So when this list was presented to Chief Minister Jayalalithaa, she immediately objected to the lack of Tamil girls in it. Under the ruse of increasing the representation of local Tamils in the World Cup, she replaced all the girls with the incredibly beautiful ones employed at the grounds all over the country. Although players of many countries have not been particularly happy with these sultry sirens, Indian cricketers have in general voiced approval of these women. True to their nature, players from Delhi were at the forefront of whistling and hooting at the cheerleaders. The majority of Indian viewers however, born and brought upon the staple diet of hot blonde cheerleaders of Vijay Mallya, expressed displeasure at the choice.
Inspired by Jayalalithaa’s act, leaders from other states have also begun trying to influence neighbouring countries. Mamata Banerjee, in her eternal paranoia, demanded that Bangladesh should be declared a communist state. Narendra Modi proposed a dry Pakistan. Mayawati wanted to adorn the Himalayan country of Nepal with stunning statues of herself.

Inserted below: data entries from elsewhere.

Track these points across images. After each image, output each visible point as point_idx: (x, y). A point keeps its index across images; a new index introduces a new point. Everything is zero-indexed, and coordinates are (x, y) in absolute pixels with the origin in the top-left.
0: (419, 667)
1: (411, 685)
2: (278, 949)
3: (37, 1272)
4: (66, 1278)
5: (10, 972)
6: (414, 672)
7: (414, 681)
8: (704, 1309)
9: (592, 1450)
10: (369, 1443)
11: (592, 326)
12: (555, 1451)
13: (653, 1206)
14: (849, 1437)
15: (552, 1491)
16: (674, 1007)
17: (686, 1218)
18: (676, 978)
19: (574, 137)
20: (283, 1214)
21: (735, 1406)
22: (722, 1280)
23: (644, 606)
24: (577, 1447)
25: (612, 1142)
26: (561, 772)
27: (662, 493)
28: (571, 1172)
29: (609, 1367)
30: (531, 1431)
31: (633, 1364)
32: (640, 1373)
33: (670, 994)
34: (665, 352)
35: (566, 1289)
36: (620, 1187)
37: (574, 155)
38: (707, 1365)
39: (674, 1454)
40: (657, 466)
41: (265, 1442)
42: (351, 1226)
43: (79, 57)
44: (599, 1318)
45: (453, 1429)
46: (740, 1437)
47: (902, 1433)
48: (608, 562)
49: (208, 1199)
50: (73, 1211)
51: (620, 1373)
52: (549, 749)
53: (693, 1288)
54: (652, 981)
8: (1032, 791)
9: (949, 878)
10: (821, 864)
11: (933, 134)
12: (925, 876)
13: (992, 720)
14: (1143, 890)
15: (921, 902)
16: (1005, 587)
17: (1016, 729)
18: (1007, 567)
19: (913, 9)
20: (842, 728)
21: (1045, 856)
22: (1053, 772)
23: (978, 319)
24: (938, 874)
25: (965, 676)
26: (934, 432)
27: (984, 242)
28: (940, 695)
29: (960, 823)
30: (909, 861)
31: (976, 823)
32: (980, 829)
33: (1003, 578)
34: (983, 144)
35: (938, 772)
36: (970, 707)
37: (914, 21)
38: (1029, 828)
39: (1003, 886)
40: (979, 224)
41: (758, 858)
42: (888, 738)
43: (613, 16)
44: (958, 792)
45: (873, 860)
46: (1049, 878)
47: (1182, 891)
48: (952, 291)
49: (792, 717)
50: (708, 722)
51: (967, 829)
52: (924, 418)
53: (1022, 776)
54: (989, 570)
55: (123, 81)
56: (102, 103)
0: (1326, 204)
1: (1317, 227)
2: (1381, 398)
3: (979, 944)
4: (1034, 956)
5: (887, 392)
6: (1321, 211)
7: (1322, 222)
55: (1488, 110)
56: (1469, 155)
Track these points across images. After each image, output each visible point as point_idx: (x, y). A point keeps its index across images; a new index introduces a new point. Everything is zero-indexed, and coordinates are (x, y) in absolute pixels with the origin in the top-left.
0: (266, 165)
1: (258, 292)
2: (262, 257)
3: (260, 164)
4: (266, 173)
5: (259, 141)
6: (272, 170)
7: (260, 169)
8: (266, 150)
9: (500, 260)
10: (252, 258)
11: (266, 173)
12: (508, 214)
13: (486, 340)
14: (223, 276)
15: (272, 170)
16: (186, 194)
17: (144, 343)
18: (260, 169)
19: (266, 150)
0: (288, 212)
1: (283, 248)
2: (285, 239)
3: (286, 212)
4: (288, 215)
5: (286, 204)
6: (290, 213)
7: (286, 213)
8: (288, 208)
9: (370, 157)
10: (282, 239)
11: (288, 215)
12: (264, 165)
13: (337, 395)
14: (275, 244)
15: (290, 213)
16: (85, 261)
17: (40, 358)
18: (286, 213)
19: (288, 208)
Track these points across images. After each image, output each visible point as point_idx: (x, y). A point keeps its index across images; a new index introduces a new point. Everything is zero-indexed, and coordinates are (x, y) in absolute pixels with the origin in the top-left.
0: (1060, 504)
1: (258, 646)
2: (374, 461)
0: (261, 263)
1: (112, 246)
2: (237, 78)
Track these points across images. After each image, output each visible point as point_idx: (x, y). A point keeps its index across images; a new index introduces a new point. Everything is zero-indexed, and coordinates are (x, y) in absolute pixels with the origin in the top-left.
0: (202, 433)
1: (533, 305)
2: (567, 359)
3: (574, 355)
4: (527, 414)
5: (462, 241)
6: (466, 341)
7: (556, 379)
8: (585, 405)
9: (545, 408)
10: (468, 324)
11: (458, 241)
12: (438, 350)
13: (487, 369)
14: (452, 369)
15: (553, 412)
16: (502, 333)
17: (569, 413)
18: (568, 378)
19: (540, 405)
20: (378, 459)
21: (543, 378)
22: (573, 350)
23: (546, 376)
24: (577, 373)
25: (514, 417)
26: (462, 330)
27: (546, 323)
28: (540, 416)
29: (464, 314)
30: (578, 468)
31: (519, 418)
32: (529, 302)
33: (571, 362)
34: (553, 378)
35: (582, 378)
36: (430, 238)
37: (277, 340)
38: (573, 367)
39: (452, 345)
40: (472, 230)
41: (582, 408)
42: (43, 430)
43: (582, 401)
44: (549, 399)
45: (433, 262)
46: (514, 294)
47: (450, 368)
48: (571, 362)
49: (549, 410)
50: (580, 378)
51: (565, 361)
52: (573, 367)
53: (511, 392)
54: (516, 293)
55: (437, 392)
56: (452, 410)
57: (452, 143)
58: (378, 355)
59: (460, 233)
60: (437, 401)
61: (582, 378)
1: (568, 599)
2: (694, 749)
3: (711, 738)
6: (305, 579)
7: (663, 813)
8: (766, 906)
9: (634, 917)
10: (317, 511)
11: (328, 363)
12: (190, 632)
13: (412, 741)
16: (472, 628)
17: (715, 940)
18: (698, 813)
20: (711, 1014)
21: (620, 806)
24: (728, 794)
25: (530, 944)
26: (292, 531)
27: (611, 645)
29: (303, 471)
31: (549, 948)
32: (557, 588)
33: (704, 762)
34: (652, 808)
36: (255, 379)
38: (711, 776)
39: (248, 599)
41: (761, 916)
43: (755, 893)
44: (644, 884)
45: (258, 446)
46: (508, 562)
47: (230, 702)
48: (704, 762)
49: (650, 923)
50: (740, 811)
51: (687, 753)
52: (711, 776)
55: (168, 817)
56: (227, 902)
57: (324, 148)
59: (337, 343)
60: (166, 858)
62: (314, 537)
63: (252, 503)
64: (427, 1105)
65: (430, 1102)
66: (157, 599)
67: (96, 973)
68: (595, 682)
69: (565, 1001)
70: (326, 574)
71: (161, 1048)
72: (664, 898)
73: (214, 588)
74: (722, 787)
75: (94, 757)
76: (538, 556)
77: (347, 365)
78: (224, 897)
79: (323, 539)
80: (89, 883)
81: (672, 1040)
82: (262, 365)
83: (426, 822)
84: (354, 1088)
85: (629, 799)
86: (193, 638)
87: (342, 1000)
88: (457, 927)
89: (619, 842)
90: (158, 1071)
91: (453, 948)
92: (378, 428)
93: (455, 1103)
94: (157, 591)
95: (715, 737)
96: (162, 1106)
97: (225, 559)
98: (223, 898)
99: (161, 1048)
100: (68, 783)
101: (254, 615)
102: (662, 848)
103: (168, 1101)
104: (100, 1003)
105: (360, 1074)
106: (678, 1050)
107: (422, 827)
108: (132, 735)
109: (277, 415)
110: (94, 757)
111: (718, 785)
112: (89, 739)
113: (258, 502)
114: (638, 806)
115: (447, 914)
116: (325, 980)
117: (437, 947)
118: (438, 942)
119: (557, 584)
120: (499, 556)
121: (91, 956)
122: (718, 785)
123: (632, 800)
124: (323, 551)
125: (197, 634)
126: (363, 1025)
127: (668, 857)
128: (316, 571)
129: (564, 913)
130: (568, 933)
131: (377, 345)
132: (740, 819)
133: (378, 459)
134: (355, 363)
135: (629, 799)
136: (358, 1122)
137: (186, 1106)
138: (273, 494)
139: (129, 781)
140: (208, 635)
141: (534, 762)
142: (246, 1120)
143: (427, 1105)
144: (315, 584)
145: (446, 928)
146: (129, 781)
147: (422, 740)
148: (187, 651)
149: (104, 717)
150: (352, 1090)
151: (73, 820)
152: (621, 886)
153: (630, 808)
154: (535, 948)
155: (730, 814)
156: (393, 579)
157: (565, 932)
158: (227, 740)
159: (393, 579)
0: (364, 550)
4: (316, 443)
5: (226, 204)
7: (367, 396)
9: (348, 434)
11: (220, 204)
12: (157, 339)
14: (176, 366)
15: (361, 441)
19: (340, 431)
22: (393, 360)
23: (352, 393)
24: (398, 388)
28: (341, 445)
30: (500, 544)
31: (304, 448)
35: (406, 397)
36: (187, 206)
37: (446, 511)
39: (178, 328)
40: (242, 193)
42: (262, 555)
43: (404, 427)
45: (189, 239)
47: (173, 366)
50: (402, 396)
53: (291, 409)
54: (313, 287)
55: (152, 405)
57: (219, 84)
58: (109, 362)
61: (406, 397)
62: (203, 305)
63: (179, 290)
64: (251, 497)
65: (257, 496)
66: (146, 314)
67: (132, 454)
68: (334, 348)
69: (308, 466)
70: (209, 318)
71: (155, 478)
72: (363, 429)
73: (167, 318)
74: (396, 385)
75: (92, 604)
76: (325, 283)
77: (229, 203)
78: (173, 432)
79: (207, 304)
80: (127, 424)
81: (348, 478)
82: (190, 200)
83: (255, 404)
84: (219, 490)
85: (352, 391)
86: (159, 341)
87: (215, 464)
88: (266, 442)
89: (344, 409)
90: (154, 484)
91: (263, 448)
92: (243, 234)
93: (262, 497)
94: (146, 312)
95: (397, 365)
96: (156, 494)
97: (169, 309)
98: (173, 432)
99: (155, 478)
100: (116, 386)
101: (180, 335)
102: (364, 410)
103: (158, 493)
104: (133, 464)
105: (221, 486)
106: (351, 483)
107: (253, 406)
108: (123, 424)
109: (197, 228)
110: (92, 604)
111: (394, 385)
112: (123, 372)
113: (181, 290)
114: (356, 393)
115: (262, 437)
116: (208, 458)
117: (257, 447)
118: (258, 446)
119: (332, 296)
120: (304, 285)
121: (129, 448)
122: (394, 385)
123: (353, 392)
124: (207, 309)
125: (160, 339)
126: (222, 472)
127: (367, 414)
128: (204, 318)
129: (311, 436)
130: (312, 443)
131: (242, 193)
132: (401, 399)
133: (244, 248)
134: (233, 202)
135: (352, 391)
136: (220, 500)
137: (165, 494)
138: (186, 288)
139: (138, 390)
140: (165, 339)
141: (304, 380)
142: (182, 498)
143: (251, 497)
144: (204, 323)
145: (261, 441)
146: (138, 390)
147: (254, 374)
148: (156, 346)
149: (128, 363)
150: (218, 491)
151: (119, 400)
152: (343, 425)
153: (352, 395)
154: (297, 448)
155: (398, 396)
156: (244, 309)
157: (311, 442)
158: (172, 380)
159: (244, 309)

Meanwhile, Raj Thackeray, seeing that someone from Uttar Pradesh had made a demand, demanded India (the large country that borders his country Maharashtra from three sides) should beat up people of UP and Bihar and oust them from his territory.
Coming back to the cheerleading fiasco, the move is expected to increase the soft power of the state of Tamil Nadu in a very novel way. Said AIADMK’s spokesperson, “Recently we have seen this particular category of films called Mallu erotica take the country by storm. We realize that we have similar women and can create a niche for Tullu erotica.”